2022年5月3日火曜日

言葉を使って、人間が何を為すことができるのかを調べるために、辞書に記載のある動詞を分類してみた。これらいずれの型に関しても、極端な事例や、相互重複の可能性がなお広汎に存在するだろう。しかし、言明に関する真/偽の二分法と、価値/事実の二分法という呪物信仰に対する問題提起にはなろう。(ジョン・L・オースティン(1911-1960))

言葉で為すことができること

言葉を使って、人間が何を為すことができるのかを調べるために、辞書に記載のある動詞を分類してみた。これらいずれの型に関しても、極端な事例や、相互重複の可能性がなお広汎に存在するだろう。しかし、言明に関する真/偽の二分法と、価値/事実の二分法という呪物信仰に対する問題提起にはなろう。(ジョン・L・オースティン(1911-1960))


(0)5つの型

判定宣言型(Verdictives) 
権限行使型(Exercitives) 
行為拘束型(Commissives) 
態度表明型(Behabitives)

* * * * * * * * *

### 課題 A
一覧のうち、「scientific name: Asplenium truncatum」を含む行から「state / province: Córdoba」を含む行までを、「番号」と「記載行」の2列からなるMarkdownの表に入れなさい。空行は除くこと。
本文と一覧は互いに関係のない別個の資料である。

### 一覧抜粋
* * * * * * * * *

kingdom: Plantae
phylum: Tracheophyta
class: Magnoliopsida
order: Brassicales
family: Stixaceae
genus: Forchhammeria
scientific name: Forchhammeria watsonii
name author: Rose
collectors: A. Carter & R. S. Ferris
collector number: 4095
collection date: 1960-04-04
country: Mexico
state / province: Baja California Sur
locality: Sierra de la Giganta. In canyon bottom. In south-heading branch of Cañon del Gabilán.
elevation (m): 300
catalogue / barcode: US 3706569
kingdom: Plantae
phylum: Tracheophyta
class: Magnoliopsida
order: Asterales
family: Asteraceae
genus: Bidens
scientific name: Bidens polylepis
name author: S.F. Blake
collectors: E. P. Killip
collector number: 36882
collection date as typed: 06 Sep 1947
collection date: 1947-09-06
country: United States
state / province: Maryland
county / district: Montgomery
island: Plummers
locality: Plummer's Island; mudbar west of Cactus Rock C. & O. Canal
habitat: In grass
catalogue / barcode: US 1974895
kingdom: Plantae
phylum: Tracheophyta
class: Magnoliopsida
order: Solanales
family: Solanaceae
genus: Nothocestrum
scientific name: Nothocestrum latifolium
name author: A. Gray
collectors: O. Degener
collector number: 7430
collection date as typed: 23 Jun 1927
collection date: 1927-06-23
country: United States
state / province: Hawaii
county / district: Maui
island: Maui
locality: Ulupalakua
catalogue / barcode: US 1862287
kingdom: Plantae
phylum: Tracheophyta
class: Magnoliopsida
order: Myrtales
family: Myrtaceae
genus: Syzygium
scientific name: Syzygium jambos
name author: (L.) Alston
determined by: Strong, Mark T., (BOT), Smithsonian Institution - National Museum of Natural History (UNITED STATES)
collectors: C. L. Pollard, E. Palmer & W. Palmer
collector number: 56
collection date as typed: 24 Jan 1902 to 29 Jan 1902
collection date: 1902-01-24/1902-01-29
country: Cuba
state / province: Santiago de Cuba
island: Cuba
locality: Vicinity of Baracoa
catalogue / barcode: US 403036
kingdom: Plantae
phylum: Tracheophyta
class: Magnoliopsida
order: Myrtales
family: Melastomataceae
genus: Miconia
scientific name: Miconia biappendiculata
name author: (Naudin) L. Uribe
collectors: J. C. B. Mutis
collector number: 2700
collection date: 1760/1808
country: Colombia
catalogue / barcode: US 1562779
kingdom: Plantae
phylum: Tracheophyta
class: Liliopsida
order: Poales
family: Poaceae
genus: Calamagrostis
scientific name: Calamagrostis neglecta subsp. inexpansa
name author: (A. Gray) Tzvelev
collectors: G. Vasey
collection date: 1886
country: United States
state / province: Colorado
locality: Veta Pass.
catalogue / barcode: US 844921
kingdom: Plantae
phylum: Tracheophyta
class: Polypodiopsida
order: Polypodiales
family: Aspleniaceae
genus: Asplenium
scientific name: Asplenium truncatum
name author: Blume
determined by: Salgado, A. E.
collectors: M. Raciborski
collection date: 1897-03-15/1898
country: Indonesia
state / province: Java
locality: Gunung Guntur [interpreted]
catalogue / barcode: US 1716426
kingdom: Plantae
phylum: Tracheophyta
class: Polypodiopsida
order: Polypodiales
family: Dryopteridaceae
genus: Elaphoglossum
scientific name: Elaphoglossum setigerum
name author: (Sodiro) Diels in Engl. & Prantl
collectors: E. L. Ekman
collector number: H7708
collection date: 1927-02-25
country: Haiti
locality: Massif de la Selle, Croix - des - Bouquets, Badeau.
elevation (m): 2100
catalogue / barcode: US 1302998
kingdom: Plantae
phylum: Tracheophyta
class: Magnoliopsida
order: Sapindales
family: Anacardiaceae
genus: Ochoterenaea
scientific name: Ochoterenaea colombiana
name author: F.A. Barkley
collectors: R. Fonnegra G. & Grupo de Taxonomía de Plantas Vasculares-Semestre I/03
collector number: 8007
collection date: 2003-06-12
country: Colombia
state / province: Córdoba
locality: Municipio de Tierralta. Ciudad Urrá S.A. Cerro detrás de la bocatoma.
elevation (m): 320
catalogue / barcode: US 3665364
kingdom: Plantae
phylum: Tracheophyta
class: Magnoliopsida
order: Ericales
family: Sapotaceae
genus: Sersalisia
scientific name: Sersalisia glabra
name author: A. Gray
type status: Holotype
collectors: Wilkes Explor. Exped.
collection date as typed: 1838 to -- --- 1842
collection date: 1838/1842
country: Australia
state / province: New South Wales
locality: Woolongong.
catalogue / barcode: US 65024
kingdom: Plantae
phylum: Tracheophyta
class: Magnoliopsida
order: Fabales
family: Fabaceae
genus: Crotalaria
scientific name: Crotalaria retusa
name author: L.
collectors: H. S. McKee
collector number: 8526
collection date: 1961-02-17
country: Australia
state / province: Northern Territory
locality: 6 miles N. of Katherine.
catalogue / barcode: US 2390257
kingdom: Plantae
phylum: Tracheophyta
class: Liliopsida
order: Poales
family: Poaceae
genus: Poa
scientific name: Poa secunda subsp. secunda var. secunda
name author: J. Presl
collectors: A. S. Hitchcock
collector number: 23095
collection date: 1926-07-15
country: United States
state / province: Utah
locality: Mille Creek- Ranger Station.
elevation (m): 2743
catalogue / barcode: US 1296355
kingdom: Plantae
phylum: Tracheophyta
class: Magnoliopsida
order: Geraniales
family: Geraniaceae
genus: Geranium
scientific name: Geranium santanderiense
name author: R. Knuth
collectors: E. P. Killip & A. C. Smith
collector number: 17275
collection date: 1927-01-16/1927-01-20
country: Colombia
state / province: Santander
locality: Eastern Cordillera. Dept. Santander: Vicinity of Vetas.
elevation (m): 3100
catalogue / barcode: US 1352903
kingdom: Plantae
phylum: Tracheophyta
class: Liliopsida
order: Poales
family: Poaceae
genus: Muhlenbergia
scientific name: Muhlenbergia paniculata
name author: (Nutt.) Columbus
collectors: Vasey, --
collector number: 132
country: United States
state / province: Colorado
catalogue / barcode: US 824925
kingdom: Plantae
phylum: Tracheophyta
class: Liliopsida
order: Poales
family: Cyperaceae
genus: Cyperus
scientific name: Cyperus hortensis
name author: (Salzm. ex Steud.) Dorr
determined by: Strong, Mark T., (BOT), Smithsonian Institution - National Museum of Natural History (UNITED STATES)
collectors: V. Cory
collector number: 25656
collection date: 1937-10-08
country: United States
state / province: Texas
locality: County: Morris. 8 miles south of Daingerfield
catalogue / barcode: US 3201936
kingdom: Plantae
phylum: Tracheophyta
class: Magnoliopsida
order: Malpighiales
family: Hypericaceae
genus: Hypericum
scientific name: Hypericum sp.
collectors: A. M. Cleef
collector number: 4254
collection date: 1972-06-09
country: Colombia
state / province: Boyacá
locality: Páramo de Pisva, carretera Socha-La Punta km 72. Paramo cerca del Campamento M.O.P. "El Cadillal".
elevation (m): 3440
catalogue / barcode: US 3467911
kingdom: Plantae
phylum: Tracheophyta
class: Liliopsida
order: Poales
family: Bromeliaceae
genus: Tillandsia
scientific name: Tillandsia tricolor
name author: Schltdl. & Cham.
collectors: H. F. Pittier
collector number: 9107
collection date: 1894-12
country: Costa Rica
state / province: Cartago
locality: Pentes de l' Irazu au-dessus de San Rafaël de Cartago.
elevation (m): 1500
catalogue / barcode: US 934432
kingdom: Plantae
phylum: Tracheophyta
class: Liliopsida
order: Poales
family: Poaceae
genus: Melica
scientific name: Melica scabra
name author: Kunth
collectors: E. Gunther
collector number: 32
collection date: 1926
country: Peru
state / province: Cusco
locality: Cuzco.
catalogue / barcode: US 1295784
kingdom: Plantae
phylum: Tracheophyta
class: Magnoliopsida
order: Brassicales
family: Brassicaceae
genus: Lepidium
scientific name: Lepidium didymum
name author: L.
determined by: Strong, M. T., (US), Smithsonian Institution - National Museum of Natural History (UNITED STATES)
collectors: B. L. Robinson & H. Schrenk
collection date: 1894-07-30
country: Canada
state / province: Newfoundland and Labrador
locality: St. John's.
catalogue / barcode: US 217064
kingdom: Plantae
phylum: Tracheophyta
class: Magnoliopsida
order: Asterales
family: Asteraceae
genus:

* * * * * * * * *

### 課題 B
言葉で為しうることを動詞の型に分けて示した本文について、最後の行に続く部分を書き進めなさい。

### 解答 A
| 番号 | 記載行 |
|---|---|
| 1 | scientific name: Asplenium truncatum |
| 2 | name author: Blume |
| 3 | determined by: Salgado, A. E. |
| 4 | collectors: M. Raciborski |
| 5 | collection date: 1897-03-15/1898 |
| 6 | country: Indonesia |
| 7 | state / province: Java |
| 8 | locality: Gunung Guntur [interpreted] |
| 9 | catalogue / barcode: US 1716426 |
| 10 | kingdom: Plantae |
| 11 | phylum: Tracheophyta |
| 12 | class: Polypodiopsida |
| 13 | order: Polypodiales |
| 14 | family: Dryopteridaceae |
| 15 | genus: Elaphoglossum |
| 16 | scientific name: Elaphoglossum setigerum |
| 17 | name author: (Sodiro) Diels in Engl. & Prantl |
| 18 | collectors: E. L. Ekman |
| 19 | collector number: H7708 |
| 20 | collection date: 1927-02-25 |
| 21 | country: Haiti |
| 22 | locality: Massif de la Selle, Croix - des - Bouquets, Badeau. |
| 23 | elevation (m): 2100 |
| 24 | catalogue / barcode: US 1302998 |
| 25 | kingdom: Plantae |
| 26 | phylum: Tracheophyta |
| 27 | class: Magnoliopsida |
| 28 | order: Sapindales |
| 29 | family: Anacardiaceae |
| 30 | genus: Ochoterenaea |
| 31 | scientific name: Ochoterenaea colombiana |
| 32 | name author: F.A. Barkley |
| 33 | collectors: R. Fonnegra G. & Grupo de Taxonomía de Plantas Vasculares-Semestre I/03 |
| 34 | collector number: 8007 |
| 35 | collection date: 2003-06-12 |
| 36 | country: Colombia |
| 37 | state / province: Córdoba |

### 解答 B
言明解説型(Expositives)  

(1)判定宣告型
(a)事実あるいは価値について、さまざまな理由から確信のもてない判定を伝える。
(b)陪審員、調停員、あるいは審判員による判定の宣告にその典型例をみることができる。
(c)推定、算定、評価など。


(2)権限行使型
(a)権力、権利、影響力の行使である。
(b)指名する、投票する、命令する、催促する、助言する、警告する等である。  

(3)行為拘束型
(a)約束する、あるいは、引き受けるなどに典型例をみることができる。
(b)この種の発言は、本来、人に何ごとかを余儀なくさせるものである。
(c)意図の宣言あるいは通告というように約束でないものも含む。
(d)加担する(siding with)のような、支持表明(espousal)とも呼ぶべきかなり曖昧なものまでも含んでいる。
(e)この種の発言が、判定宣告型と権限行使型に関連していることは明白である。

(4)態度表明型
(a)非常に雑多な一群のものであり態度および社会的行動(social behavior)に関係している。
(b)陳謝する、お祝いする、推奨する(commending)、慰める(condoling)、のろう(cursing)、挑戦する(challenging)などである。  

(5)言明解説型
(a)この型の発言は、いかなる仕方で発言が議論ないし会話の進行に適合しているかということや、いかにわれわれが言葉を使っているかということを明確にするものである。
(b)一般的に言えば、解説的(expository)なものである。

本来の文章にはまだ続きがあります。